We’ve talked about the Discourse server hardware before. But now let’s talk about the Discourse network. In the physical and software sense, not the social sense, mmmk? How exactly do we host Discourse on our servers?
Here at Discourse, we prefer to host on our own super fast, hand built, colocated physical hardware. The cloud is great for certain things but like Stack Exchange, we made the decision to run on our own hardware. That turned out to be a good decision as Ruby didn’t virtualize well in our testing.
The Big Picture
(Yes, that’s made with Dia – still the quickest thing around for network diagramming, even if the provided template images are from the last century.)
Nothing but the finest bit of Imperial technology sits out front of everything, ready to withstand an assault from the Internet at large on our application:
The tieinterceptor servers handle several important functions:
- ingress/egress: artisinally handcrafted iptables firewall rules control all incoming traffic and ensure that certain traffic can’t leave the network
- mail gateway: the interceptors are responsible for helping to ensure that mail reaches the destination. DKIM signing, hashcash (potentially) signing, header cleanup
- haproxy: using haproxy allows the interceptors to act as load balancers, dispatching requests to the web tier and massaging the responses
- keepalived: we use keepalived for its VRRP implementation. We give keepalived rules such as “if haproxy isn’t running, this node shouldn’t have priority” and it performs actions based on those rules – in this case adding or removing a shared IPv4 (and IPv6) address from the Internet-facing network
Tie Fighters (web)
The tiefighters represent the mass fleet of our Death Star, our Docker servers. They are small, fast, identical – and there are lots of them.
They run the Discourse server application in stateless docker containers, allowing us to easily set up continuous deployment of Discourse with Jenkins.
What’s running in each Docker container?
- Nginx: Wouldn’t be web without a webserver, right? We chose Nginx because it is one of the fastest lightweight web servers.
- Unicorn: We use Unicorn to run the Ruby processes that serve Discourse. More Unicorns = more concurrent requests.
- Anacron: Server scheduling is handled by Anacron, which keeps track of scheduled commands and scripts, even if the container is rebooted or offline.
- Logrotate and syslogd: Logs, logs, logs. Every container generates a slew of logs via syslogd and we use Logrotate to handle log rotation and maximum log sizes.
- Sidekiq: For background server tasks at the Ruby code level we use Sidekiq.

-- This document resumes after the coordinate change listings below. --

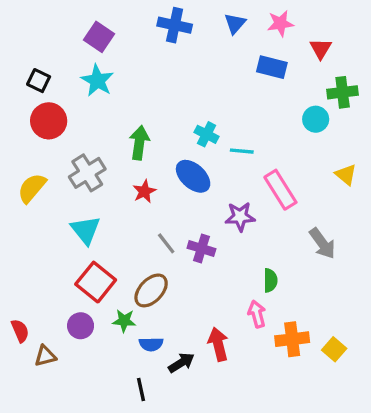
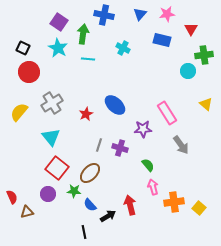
cyan cross: (206, 134) -> (123, 48), moved
green arrow: (139, 143) -> (83, 34), moved
cyan line: (242, 151) -> (88, 59), moved
gray line: (166, 243) -> (99, 145), turned 56
gray arrow: (322, 243) -> (181, 145), moved
green semicircle: (270, 280) -> (148, 165), moved, turned -40
blue semicircle: (151, 344) -> (90, 205), turned 48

Shared data files are persisted on a common GlusterFS filesystem shared between the hosts in the web tier using a 3-Distribute 2-Replicate setup. Gluster has performed pretty well, but doesn’t seem to tolerate change that well – replacing/rebuilding a node is a bit of a gut-wrenching operation that kind of feels like yanking a disk out of a RAID10 array, plugging a new one in and hoping the replication goes well. I want to look at Ceph as a distributed filesystem store – able to provide both a S3-like interface as well as a multimount POSIX filesystem.
Tie Fighters (database)
We are using three of the Ties with newer SSDs as our Postgres database servers:
- One hosts the databases for our business class (single Discourse application image hosting many sites) containers and standard-tier plans.
- One hosts the databases for the enterprise class instances.

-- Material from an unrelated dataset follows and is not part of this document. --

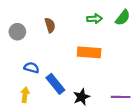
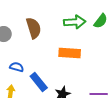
green arrow: (95, 19) -> (75, 22), size x1.5
brown semicircle: (50, 25) -> (34, 28), size x1.5

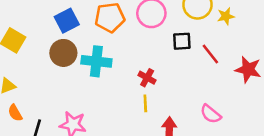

- One is the standby for both of these – it takes the streaming replication logs from the primary DBMSes and is ready to be promoted in the event of a serious failure.
Tie Fighter Prime
The monster of the group is tiefighter1. Unlike all the other Ties, it is provisioned with 8 processors and 128 GB memory. We’ve been trying to give it more and more to do over the past year. I’d say that’s been a success:
Although it is something of a utility and VM server, one of the most important jobs it handles is our redis in-memory network cache.
Properly separating redis instances from each other has been on our radar for a while – they were already configured to use separate databases for partitioning, but that also meant that instances could still affect each other. Notably the multisite configurations which connected to the same redis server but used different redis databases.
We had an inspiration: use the password functionality provided by the redis server to automatically drop any connections using the same password into its own isolated redis backend. A new password will automatically create a new instance specifically tied to that password. Separation, security, ease of use. A few days later, Sam came back with redismux. It’s been chugging along after being moved inside docker in September.
Jenkins is responsible for “all” of our internal management routines – why would you do tasks over and over when you can automate them? Of course, the elephant is our build and deployment process. We have a series of jobs set up that automatically run on a github update:
Total duration from a push to the main github repository to the code running in production: 12 minutes, 8 of which are spent building the new master docker image.
It’s taken us about a year (and many, many betas of Docker and Discourse) to reach this as a reasonably stable configuration for hosting Discourse. We’re sure it will change over time, and we will continue to scale it out as we grow.